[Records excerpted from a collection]
*** Begin section ***
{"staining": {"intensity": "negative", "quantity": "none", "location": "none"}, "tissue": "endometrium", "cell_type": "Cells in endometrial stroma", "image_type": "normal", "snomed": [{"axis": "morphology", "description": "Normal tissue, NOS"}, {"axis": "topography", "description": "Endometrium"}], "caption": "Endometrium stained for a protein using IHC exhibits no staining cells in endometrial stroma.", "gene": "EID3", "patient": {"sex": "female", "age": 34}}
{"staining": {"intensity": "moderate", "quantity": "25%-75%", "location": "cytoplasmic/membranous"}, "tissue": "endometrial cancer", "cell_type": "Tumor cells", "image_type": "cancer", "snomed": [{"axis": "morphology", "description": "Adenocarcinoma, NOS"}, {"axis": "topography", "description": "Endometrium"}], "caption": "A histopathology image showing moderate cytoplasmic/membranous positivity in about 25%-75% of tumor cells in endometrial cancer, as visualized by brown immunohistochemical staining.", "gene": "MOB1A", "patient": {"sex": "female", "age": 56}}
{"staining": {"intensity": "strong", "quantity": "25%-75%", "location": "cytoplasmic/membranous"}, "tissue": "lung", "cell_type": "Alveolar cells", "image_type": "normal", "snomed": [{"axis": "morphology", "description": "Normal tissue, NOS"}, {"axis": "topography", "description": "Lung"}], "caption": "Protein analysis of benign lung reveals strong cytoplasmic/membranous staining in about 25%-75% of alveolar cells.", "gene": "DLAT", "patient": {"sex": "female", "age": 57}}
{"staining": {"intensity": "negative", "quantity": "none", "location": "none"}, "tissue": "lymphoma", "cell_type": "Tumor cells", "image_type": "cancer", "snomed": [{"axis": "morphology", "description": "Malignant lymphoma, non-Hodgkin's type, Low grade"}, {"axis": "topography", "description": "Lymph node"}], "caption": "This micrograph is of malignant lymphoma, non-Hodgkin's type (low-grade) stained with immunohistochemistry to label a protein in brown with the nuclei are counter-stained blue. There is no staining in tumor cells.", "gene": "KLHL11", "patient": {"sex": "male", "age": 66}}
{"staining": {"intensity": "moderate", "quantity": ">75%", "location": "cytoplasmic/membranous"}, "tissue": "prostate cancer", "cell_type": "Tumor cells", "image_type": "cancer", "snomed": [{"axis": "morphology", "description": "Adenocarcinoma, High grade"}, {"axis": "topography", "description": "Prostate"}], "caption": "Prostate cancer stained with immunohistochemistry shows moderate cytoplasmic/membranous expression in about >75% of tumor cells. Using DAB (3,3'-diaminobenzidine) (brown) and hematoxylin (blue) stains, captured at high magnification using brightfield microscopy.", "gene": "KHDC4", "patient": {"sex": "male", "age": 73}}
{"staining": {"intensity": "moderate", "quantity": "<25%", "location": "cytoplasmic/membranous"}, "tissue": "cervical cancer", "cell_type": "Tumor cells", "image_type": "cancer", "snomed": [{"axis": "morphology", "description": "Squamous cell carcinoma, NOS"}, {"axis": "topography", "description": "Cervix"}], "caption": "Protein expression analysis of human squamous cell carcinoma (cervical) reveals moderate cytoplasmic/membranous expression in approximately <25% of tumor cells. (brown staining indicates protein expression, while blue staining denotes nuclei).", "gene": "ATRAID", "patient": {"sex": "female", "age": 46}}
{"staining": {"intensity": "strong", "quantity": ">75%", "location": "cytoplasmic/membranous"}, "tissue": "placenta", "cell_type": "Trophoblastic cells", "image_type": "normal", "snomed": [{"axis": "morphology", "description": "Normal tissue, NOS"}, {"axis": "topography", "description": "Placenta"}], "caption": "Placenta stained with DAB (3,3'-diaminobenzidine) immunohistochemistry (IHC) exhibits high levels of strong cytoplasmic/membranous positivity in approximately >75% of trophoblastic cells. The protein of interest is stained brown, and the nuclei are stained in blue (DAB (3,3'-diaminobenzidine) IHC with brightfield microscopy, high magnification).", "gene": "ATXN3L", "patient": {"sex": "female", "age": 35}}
*** End section ***
# [Task objective]
Using the records above as the source, restate each line verbatim.

# [Response to the exercise]
{"staining": {"intensity": "negative", "quantity": "none", "location": "none"}, "tissue": "endometrium", "cell_type": "Cells in endometrial stroma", "image_type": "normal", "snomed": [{"axis": "morphology", "description": "Normal tissue, NOS"}, {"axis": "topography", "description": "Endometrium"}], "caption": "Endometrium stained for a protein using IHC exhibits no staining cells in endometrial stroma.", "gene": "EID3", "patient": {"sex": "female", "age": 34}}
{"staining": {"intensity": "moderate", "quantity": "25%-75%", "location": "cytoplasmic/membranous"}, "tissue": "endometrial cancer", "cell_type": "Tumor cells", "image_type": "cancer", "snomed": [{"axis": "morphology", "description": "Adenocarcinoma, NOS"}, {"axis": "topography", "description": "Endometrium"}], "caption": "A histopathology image showing moderate cytoplasmic/membranous positivity in about 25%-75% of tumor cells in endometrial cancer, as visualized by brown immunohistochemical staining.", "gene": "MOB1A", "patient": {"sex": "female", "age": 56}}
{"staining": {"intensity": "strong", "quantity": "25%-75%", "location": "cytoplasmic/membranous"}, "tissue": "lung", "cell_type": "Alveolar cells", "image_type": "normal", "snomed": [{"axis": "morphology", "description": "Normal tissue, NOS"}, {"axis": "topography", "description": "Lung"}], "caption": "Protein analysis of benign lung reveals strong cytoplasmic/membranous staining in about 25%-75% of alveolar cells.", "gene": "DLAT", "patient": {"sex": "female", "age": 57}}
{"staining": {"intensity": "negative", "quantity": "none", "location": "none"}, "tissue": "lymphoma", "cell_type": "Tumor cells", "image_type": "cancer", "snomed": [{"axis": "morphology", "description": "Malignant lymphoma, non-Hodgkin's type, Low grade"}, {"axis": "topography", "description": "Lymph node"}], "caption": "This micrograph is of malignant lymphoma, non-Hodgkin's type (low-grade) stained with immunohistochemistry to label a protein in brown with the nuclei are counter-stained blue. There is no staining in tumor cells.", "gene": "KLHL11", "patient": {"sex": "male", "age": 66}}
{"staining": {"intensity": "moderate", "quantity": ">75%", "location": "cytoplasmic/membranous"}, "tissue": "prostate cancer", "cell_type": "Tumor cells", "image_type": "cancer", "snomed": [{"axis": "morphology", "description": "Adenocarcinoma, High grade"}, {"axis": "topography", "description": "Prostate"}], "caption": "Prostate cancer stained with immunohistochemistry shows moderate cytoplasmic/membranous expression in about >75% of tumor cells. Using DAB (3,3'-diaminobenzidine) (brown) and hematoxylin (blue) stains, captured at high magnification using brightfield microscopy.", "gene": "KHDC4", "patient": {"sex": "male", "age": 73}}
{"staining": {"intensity": "moderate", "quantity": "<25%", "location": "cytoplasmic/membranous"}, "tissue": "cervical cancer", "cell_type": "Tumor cells", "image_type": "cancer", "snomed": [{"axis": "morphology", "description": "Squamous cell carcinoma, NOS"}, {"axis": "topography", "description": "Cervix"}], "caption": "Protein expression analysis of human squamous cell carcinoma (cervical) reveals moderate cytoplasmic/membranous expression in approximately <25% of tumor cells. (brown staining indicates protein expression, while blue staining denotes nuclei).", "gene": "ATRAID", "patient": {"sex": "female", "age": 46}}
{"staining": {"intensity": "strong", "quantity": ">75%", "location": "cytoplasmic/membranous"}, "tissue": "placenta", "cell_type": "Trophoblastic cells", "image_type": "normal", "snomed": [{"axis": "morphology", "description": "Normal tissue, NOS"}, {"axis": "topography", "description": "Placenta"}], "caption": "Placenta stained with DAB (3,3'-diaminobenzidine) immunohistochemistry (IHC) exhibits high levels of strong cytoplasmic/membranous positivity in approximately >75% of trophoblastic cells. The protein of interest is stained brown, and the nuclei are stained in blue (DAB (3,3'-diaminobenzidine) IHC with brightfield microscopy, high magnification).", "gene": "ATXN3L", "patient": {"sex": "female", "age": 35}}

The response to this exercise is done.